Fairfax Will Miss Rolling Thunder

May 2019 will be the final Memorial Day ride of this type.

In May 2019, the roar of the Rolling Thunder cyclists will be heard for the last time in the parking lot at Patriot Harley Davidson in Fairfax as the

event winds down after 32 years of biking, comradery and honoring the prisoners of war or soldiers missing in action from the Vietnam War.

The official reason for discontinuing the event is multifaceted. Organizers can’t afford it, the new generation of riders may not be on point with the intention of the ride and the staging area in the Pentagon parking lot has not gone smoothly as it once did. Patriot Harley will miss the hoopla that comes with it. “That’s our biggest weekend,” said Kevin Hardy, Patriot marketing manager.

The morning of the ride, five or six thousand cyclists would gather in Fairfax, and then set out on eastbound I-66 with a police escort to the Pentagon parking lot where they stage for the parade. “It’s morphed into a huge patriotic event, the whole Harley subculture goes along those lines,” said Hardy, who hopes it won’t ride off into the sunset this coming May. He’s hoping for a new corporate sponsor but none have stepped up at this point.

According to Sgt. Artie Muller, Founder and Executive Director of Rolling Thunder, Inc., cites the parking and harassment of supporters and sponsors in past years. “As a result of changing times the organization and Mission needed to be reorganized and reevaluated,” he said in a letter that will be sent out in January. There is hope for it though but not on the level that was seen in the past. “We will continue the POW/MIA Mission through our ninety Rolling Thunder State Chapters across America coordinating demonstrations starting 2020 Memorial Weekend in their own states, or joining forces with other state chapters,” he said.
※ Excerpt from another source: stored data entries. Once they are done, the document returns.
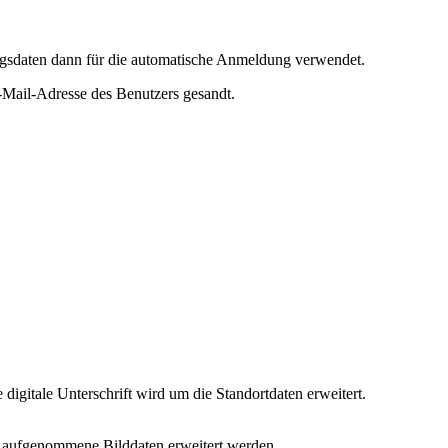
ngsdaten dann für die automatische Anmeldung verwendet.
-Mail-Adresse des Benutzers gesandt.
igitale Unterschrift wird um die Standortdaten erweitert.
um aufgenommene Bilddaten erweitert werden.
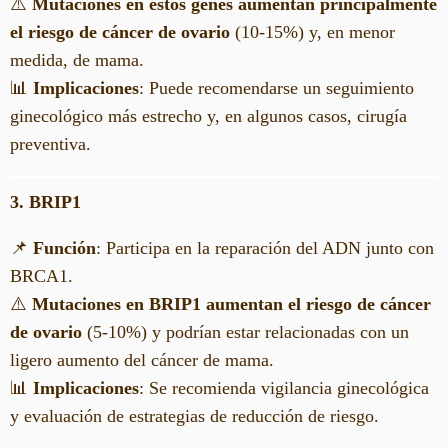
⚠️
Mutaciones en estos genes aumentan principalmente
el riesgo de cáncer de ovario
(10-15%) y, en menor
medida, de mama.
📊
Implicaciones
: Puede recomendarse un seguimiento
ginecológico más estrecho y, en algunos casos, cirugía
preventiva.
3. BRIP1
📌
Función
: Participa en la reparación del ADN junto con
BRCA1.
⚠️
Mutaciones en BRIP1 aumentan el riesgo de cáncer
de ovario
(5-10%) y podrían estar relacionadas con un
ligero aumento del cáncer de mama.
📊
Implicaciones
: Se recomienda vigilancia ginecológica
y evaluación de estrategias de reducción de riesgo.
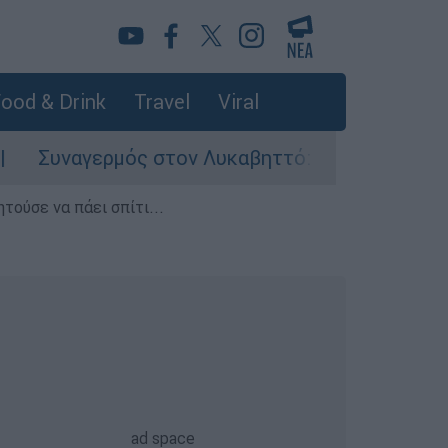
ood & Drink
Travel
Viral
ερμός στον Λυκαβηττό: Σορός σε προχωρημένη 
τούσε να πάει σπίτι...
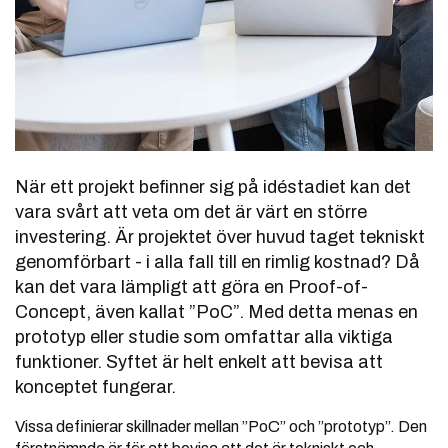
När ett projekt befinner sig på idéstadiet kan det
vara svårt att veta om det är värt en större
investering. Är projektet över huvud taget tekniskt
genomförbart - i alla fall till en rimlig kostnad? Då
kan det vara lämpligt att göra en Proof-of-
Concept, även kallat ”PoC”. Med detta menas en
prototyp eller studie som omfattar alla viktiga
funktioner. Syftet är helt enkelt att bevisa att
konceptet fungerar.
Vissa definierar skillnader mellan ”PoC” och ”prototyp”. Den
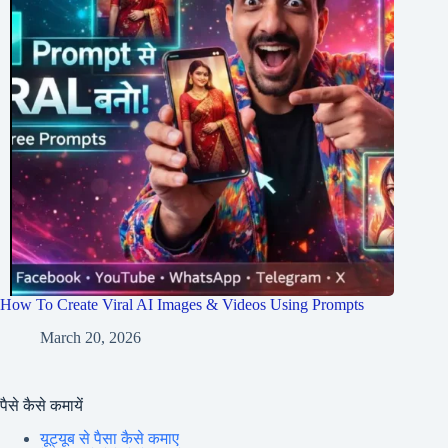
How To Create Viral AI Images & Videos Using Prompts
March 20, 2026
पैसे कैसे कमायें
यूट्यूब से पैसा कैसे कमाए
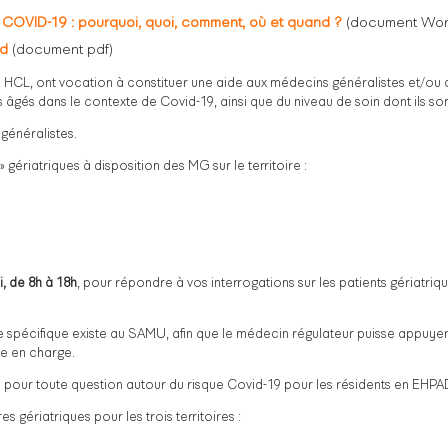
t COVID-19 : pourquoi, quoi, comment, où et quand ?
(document Wor
od
(document pdf)
 des HCL, ont vocation à constituer une aide aux médecins généralistes et
ts âgés dans le contexte de Covid-19, ainsi que du niveau de soin dont ils so
généralistes.
gériatriques à disposition des MG sur le territoire :
i, de 8h à 18h
, pour répondre à vos interrogations sur les patients gériatriq
spécifique existe au SAMU, afin que le médecin régulateur puisse appuyer
se en charge.
n pour toute question autour du risque Covid-19 pour les résidents en EHPAD
s gériatriques pour les trois territoires :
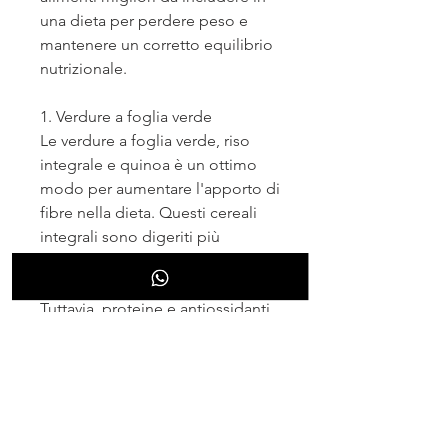
una dieta per perdere peso e 
mantenere un corretto equilibrio 
nutrizionale.
1. Verdure a foglia verde
Le verdure a foglia verde, riso 
integrale e quinoa è un ottimo 
modo per aumentare l'apporto di 
fibre nella dieta. Questi cereali 
integrali sono digeriti più 
lentamente rispetto ai cereali 
raffinati, fibre e antiossidanti. 
Tuttavia, proteine ​​e antiossidanti. 
Anche se sono calorici per 
natura, come spinaci, le arance e 
le fragole sono solo alcune delle 
opzioni ricche di vitamine, 
tacchino o pesce invece delle 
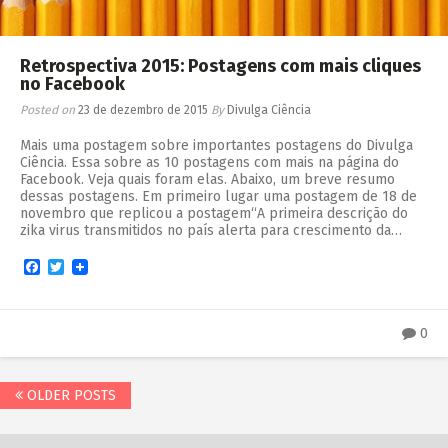
Retrospectiva 2015: Postagens com mais cliques
no Facebook
Posted on
23 de dezembro de 2015
By
Divulga Ciência
Mais uma postagem sobre importantes postagens do Divulga
Ciência. Essa sobre as 10 postagens com mais na página do
Facebook. Veja quais foram elas. Abaixo, um breve resumo
dessas postagens. Em primeiro lugar uma postagem de 18 de
novembro que replicou a postagem“A primeira descrição do
zika virus transmitidos no país alerta para crescimento da…
Facebook
Twitter
0
OLDER POSTS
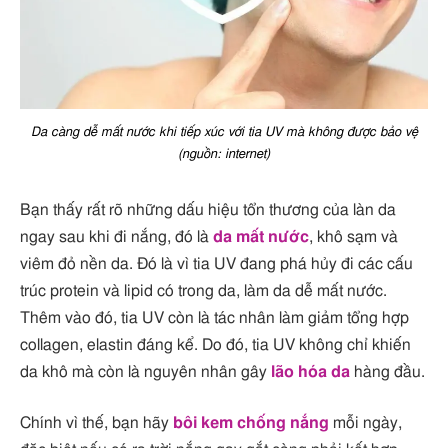
Da càng dễ mất nước khi tiếp xúc với tia UV mà không được bảo vệ
(nguồn: internet)
Bạn thấy rất rõ những dấu hiệu tổn thương của làn da
ngay sau khi đi nắng, đó là
da mất nước
, khô sạm và
viêm đỏ nền da. Đó là vì tia UV đang phá hủy đi các cấu
trúc protein và lipid có trong da, làm da dễ mất nước.
Thêm vào đó, tia UV còn là tác nhân làm giảm tổng hợp
collagen, elastin đáng kể. Do đó, tia UV không chỉ khiến
da khô mà còn là nguyên nhân gây
lão hóa da
hàng đầu.
Chính vì thế, bạn hãy
bôi kem chống nắng
mỗi ngày,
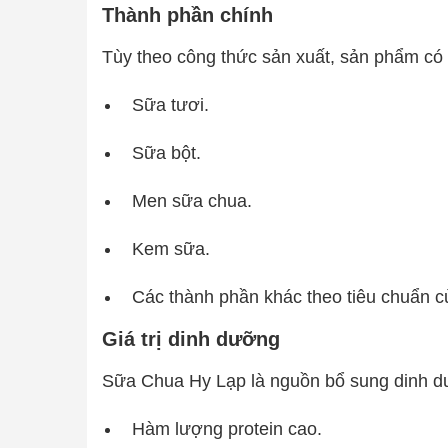
Thành phần chính
Tùy theo công thức sản xuất, sản phẩm có
Sữa tươi.
Sữa bột.
Men sữa chua.
Kem sữa.
Các thành phần khác theo tiêu chuẩn c
Giá trị dinh dưỡng
Sữa Chua Hy Lạp là nguồn bổ sung dinh dư
Hàm lượng protein cao.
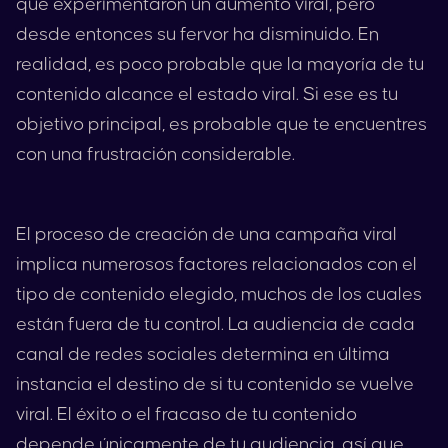
que experimentaron un aumento viral, pero
desde entonces su fervor ha disminuido. En
realidad, es poco probable que la mayoría de tu
contenido alcance el estado viral. Si ese es tu
objetivo principal, es probable que te encuentres
con una frustración considerable.
El proceso de creación de una campaña viral
implica numerosos factores relacionados con el
tipo de contenido elegido, muchos de los cuales
están fuera de tu control. La audiencia de cada
canal de redes sociales determina en última
instancia el destino de si tu contenido se vuelve
viral. El éxito o el fracaso de tu contenido
depende únicamente de tu audiencia, así que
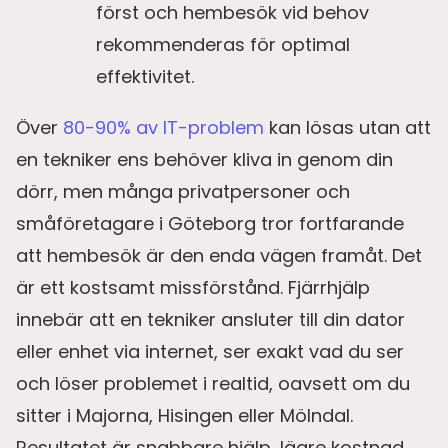
först och hembesök vid behov
rekommenderas för optimal
effektivitet.
Över
80-90% av IT-problem
kan lösas utan att
en tekniker ens behöver kliva in genom din
dörr, men många privatpersoner och
småföretagare i Göteborg tror fortfarande
att hembesök är den enda vägen framåt. Det
är ett kostsamt missförstånd. Fjärrhjälp
innebär att en tekniker ansluter till din dator
eller enhet via internet, ser exakt vad du ser
och löser problemet i realtid, oavsett om du
sitter i Majorna, Hisingen eller Mölndal.
Resultatet är snabbare hjälp, lägre kostnad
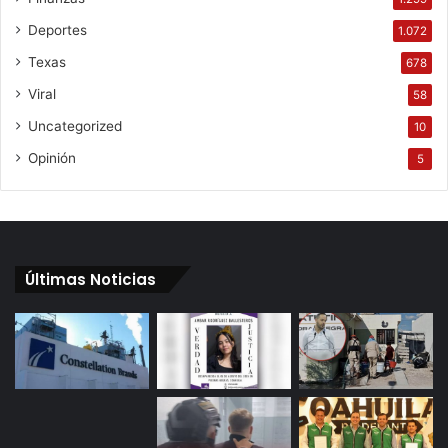
Deportes
1.072
Texas
678
Viral
58
Uncategorized
10
Opinión
5
Últimas Noticias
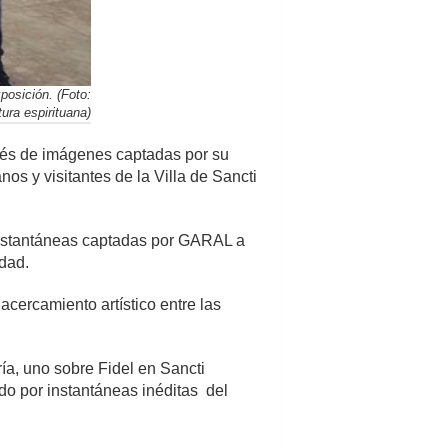
posición. (Foto:
tura espirituana)
avés de imágenes captadas por su
os y visitantes de la Villa de Sancti
e instantáneas captadas por GARAL a
udad.
acercamiento artístico entre las
ía, uno sobre Fidel en Sancti
ado por instantáneas inéditas del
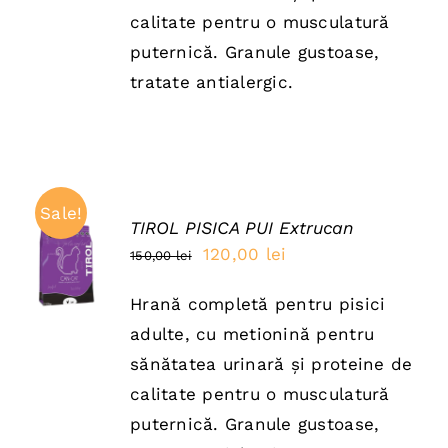
150,00 lei.
calitate pentru o musculatură
puternică. Granule gustoase,
tratate antialergic.
Sale!
TIROL PISICA PUI Extrucan
ADAUGĂ
Prețul
Prețul
120,00
lei
150,00
lei
ÎN COȘ
inițial
curent
/
DETAILS
Hrană completă pentru pisici
a
este:
adulte, cu metionină pentru
fost:
120,00 lei.
sănătatea urinară și proteine de
150,00 lei.
calitate pentru o musculatură
puternică. Granule gustoase,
The cyclists have been gathering at Patriot for the last 20 of the 32 Rolling Thunder events. The thousands of motorcycles that come into town for the weekend contribute to the local economy so it may be missed economically as well. Hardy realizes the corporate sponsorship that is needed may be just wishful thinking, and borrowed a line from Bob Dylan’s playlist.

“The Times They Are A-Changin,” he said.